:: TEXT PROVIDED

Meet Guest Author Pat McDermott

My guest author is Pat McDermott whose new YA novel, Glancing Through the Glimmer is releasing in November. In keeping with my highlighting MuseItUp authors, Pat is also a Muse author.



Bio:


I’m from the Mission Hill section of Boston, which, during my childhood (I’m not telling when), was a mostly Irish neighborhood. My earliest years were spent on the top floor of a three-decker house owned by my O’Brien grandparents, who occupied the first floor along with my mother’s two sisters. Another aunt and two cousins lived only a few doors away. Sadly, that close-knit way of life has changed for most American families these days. My kids are both married and have moved to different states, and I now live near the New Hampshire seacoast with my husband and three vocal Tonkinese cats. I spend most mornings writing, a pleasure I couldn’t indulge when I was “Mom on Call.” When I’m not writing or trying to finagle another trip to Ireland, I’m usually reading or cooking. I love to cook and have my own cooking blog. On Monday evenings, I host a casual but effective writers’ group, and for most of the year, I attend a weekly writing class to help keep my imaginary story friends under control.

One of my short stories received an Honorable Mention for children’s fiction in the 74th Writer’s Digest Annual Writing competition. That award gave me the confidence to complete my first full-length novel, A Band of Roses, the first in a trilogy scheduled for release in 2012 by MuseItUp Publishing. The stories are set in an Ireland that might have been, and Glancing Through the Glimmer is the young adult “prequel” to that trilogy. I’m currently working on the sequel to “Glimmer.”

Pat, I have to agree with you. We used to get together every Sunday with my relatives. Now, unfortunately many are gone or they have moved away. Now we see each other at weddings, funerals and Bar and Bat Mitzvahs.


I asked Pat a few questions. Here are her answers:                                                                                     
Your book is about the problem the fairies have because people don’t believe in them.
Do you believe in fairies?  
                              I've read and heard enough about them to give them the benefit of the doubt. My grandmother once told me that when she was a child in Ireland, her father would seek the fairies' permission before making any changes to his farm. He did this by setting out rows of stones at night, and he would check them the next morning. If the stones weren't disturbed, he would build his new fence or storage shed. If the stones had been disturbed, he would pick another spot and try again.                                                   


Please tell my readers how you decided to become a writer.

When we were growing up, my siblings and I enjoyed the tales of our talented family storytellers. My father made up the bedtime stories he told us. His tales often kept me awake for hours, they left me so enchanted. I wanted to tell enchanting stories too. I’ve attended writing classes over the years, but my own children were nearly grown before I started putting ideas on paper seriously. I entered one of my short stories in the 74th Writer's Digest Annual Writing contest and received an Honorable Mention for children's fiction, an award that gave my confidence a big boost.

Have you ever visited Ireland? If you did visit where would you go?

::::

# REQUIRED TASKS
1 - Reproduce the records from their beginning through the line containing "offerte dès 80€ d'achat.", omitting the pictures.
2 - Carry on the guest author interview with Pat McDermott from the point where it stops.

:: RECORDS FOR THE EXERCISE

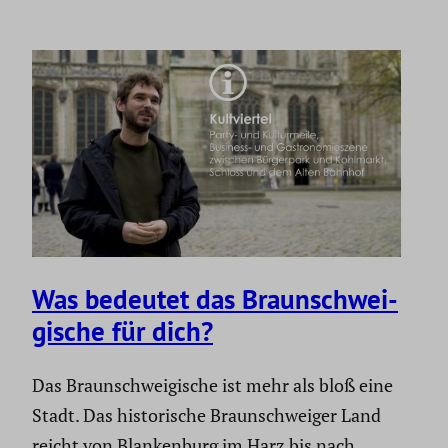
Was bedeutet das Braun­schwei­
gi­sche für dich?
Das Braun­schwei­gi­sche ist mehr als bloß eine
Stadt. Das histo­ri­sche Braun­schweiger Land
reicht von Blanken­burg im Harz bis nach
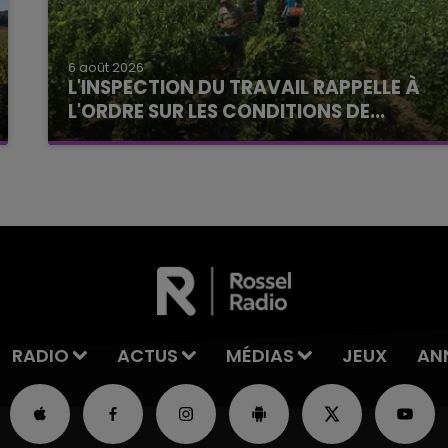
6 août 2026
L'INSPECTION DU TRAVAIL RAPPELLE À
L'ORDRE SUR LES CONDITIONS DE...
Alors que les dates de début des vendange
2026 s'est avéré être plus précoce que prévu,
l'inspection du Travail en profite pour rappeler
les conditions de...
RADIO
ACTUS
MÉDIAS
JEUX
AN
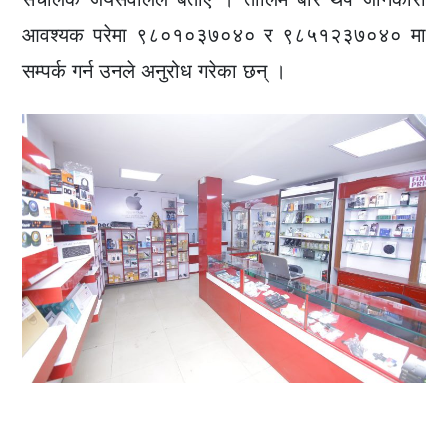
आवश्यक परेमा ९८०१०३७०४० र ९८५१२३७०४० मा
सम्पर्क गर्न उनले अनुरोध गरेका छन् ।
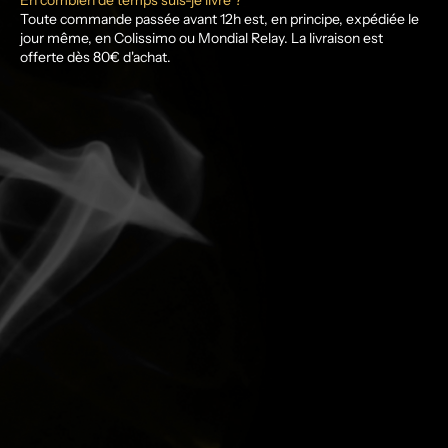
En combien de temps suis-je livré ?
Toute commande passée avant 12h est, en principe, expédiée le
jour même, en Colissimo ou Mondial Relay. La livraison est
offerte dès 80€ d'achat.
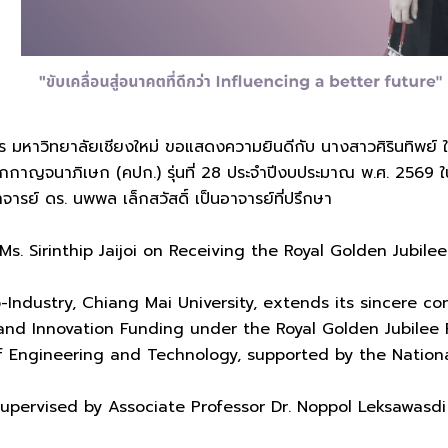
หาวิทยาลัยเชียงใหม่ ขอแสดงความยินดีกับ นางสาวศิรินทิพย์ ใจจ
กาญจนาภิเษก (คปก.) รุ่นที่ 28 ประจำปีงบประมาณ พ.ศ. 2569 ใ
ารย์ ดร. นพพล เล็กสวัสดิ์ เป็นอาจารย์ที่ปรึกษา
Ms. Sirinthip Jaijoi on Receiving the Royal Golden Jubile
Industry, Chiang Mai University, extends its sincere cong
d Innovation Funding under the Royal Golden Jubilee Ph
of Engineering and Technology, supported by the Nation
supervised by Associate Professor Dr. Noppol Leksawasdi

::::

# RESULTS OF THE TASKS
1 -
Was bedeutet das Braun­schwei­
gi­sche für dich?
Das Braun­schwei­gi­sche ist mehr als bloß eine
Stadt. Das histo­ri­sche Braun­schweiger Land
reicht von Blanken­burg im Harz bis nach
6 août 2026
L'INSPECTION DU TRAVAIL RAPPELLE À
L'ORDRE SUR LES CONDITIONS DE...
Alors que les dates de début des vendange
2026 s'est avéré être plus précoce que prévu,
l'inspection du Travail en profite pour rappeler
les conditions de...
RADIO
ACTUS
MÉDIAS
JEUX
AN
आवश्यक परेमा ९८०१०३७०४० र ९८५१२३७०४० मा
सम्पर्क गर्न उनले अनुरोध गरेका छन् ।
En combien de temps suis-je livré ?
Toute commande passée avant 12h est, en principe, expédiée le
jour même, en Colissimo ou Mondial Relay. La livraison est
offerte dès 80€ d'achat.

2 -
I've lost count of the number of times I've "crossed the pond." My grandparents emigrated to the U.S. from County Sligo in the 1920s, and I grew up hearing the stories, loving the music, wanting to go. I finally went after my kids were in college, and I’ve been visiting at least once a year since. As for where I'd go, if I'm looking for new books or want to hit the museums, I visit the cities, and always manage to get to Dublin (just returned from a week there). If I want to chill out and see some gorgeous scenery, it's the fairy-infested countryside. If I'm going to write, I visit a retreat on the Beara Peninsula, where the only sounds are the mooing cows and the waves rolling in from the ocean. Wherever I am, I'm never far from the sea, and the castles and abandoned homesteads dotting the land are constant reminders that Ireland has been around for a long, long time.

In keeping with the last question, did you do a lot of research for this novel?

For this story, based primarily on Irish mythology, I went straight to Jamaica Plain, Massachusetts to visit my O'Brien aunts. Over the years, they've amassed a spectacular collection of Irish books, and more than a few are over one hundred years old. I also did some digging into the duties of the U.S. Ambassador to Ireland. My heroine, Janet, is his sixteen-year-old granddaughter, and I had to know where she lived, why she hated it so much, and how her grandparents' formal social life affected her.

What is your writing process? Are you a plotter or a pantser?

I'm a little of both, though mostly a pantser. I start a story with research, which I now know will give me plenty of ideas for subplots. The outline approach helps organize my thoughts, but outlines aren't written in stone, and they become quite useless when my characters take over the story.

Please describe a typical writing day for you.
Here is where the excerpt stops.